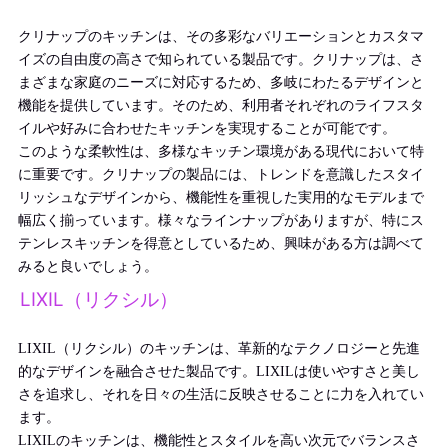
クリナップのキッチンは、その多彩なバリエーションとカスタマ
イズの自由度の高さで知られている製品です。クリナップは、さ
まざまな家庭のニーズに対応するため、多岐にわたるデザインと
機能を提供しています。そのため、利用者それぞれのライフスタ
イルや好みに合わせたキッチンを実現することが可能です。
このような柔軟性は、多様なキッチン環境がある現代において特
に重要です。クリナップの製品には、トレンドを意識したスタイ
リッシュなデザインから、機能性を重視した実用的なモデルまで
幅広く揃っています。様々なラインナップがありますが、特にス
テンレスキッチンを得意としているため、興味がある方は調べて
みると良いでしょう。
LIXIL（リクシル）
LIXIL（リクシル）のキッチンは、革新的なテクノロジーと先進
的なデザインを融合させた製品です。LIXILは使いやすさと美し
さを追求し、それを日々の生活に反映させることに力を入れてい
ます。
LIXILのキッチンは、機能性とスタイルを高い次元でバランスさ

◆ **What you have to do**
Reproduce only the lines from the first line of the entries through the line containing "的なデザインを融合させた製品です。LIXILは使いやすさと美し", exactly and with both ends kept. Omit the pictures.

◆ **Written reply**
クリナップのキッチンは、その多彩なバリエーションとカスタマ
イズの自由度の高さで知られている製品です。クリナップは、さ
まざまな家庭のニーズに対応するため、多岐にわたるデザインと
機能を提供しています。そのため、利用者それぞれのライフスタ
イルや好みに合わせたキッチンを実現することが可能です。
このような柔軟性は、多様なキッチン環境がある現代において特
に重要です。クリナップの製品には、トレンドを意識したスタイ
リッシュなデザインから、機能性を重視した実用的なモデルまで
幅広く揃っています。様々なラインナップがありますが、特にス
テンレスキッチンを得意としているため、興味がある方は調べて
みると良いでしょう。
LIXIL（リクシル）
LIXIL（リクシル）のキッチンは、革新的なテクノロジーと先進
的なデザインを融合させた製品です。LIXILは使いやすさと美し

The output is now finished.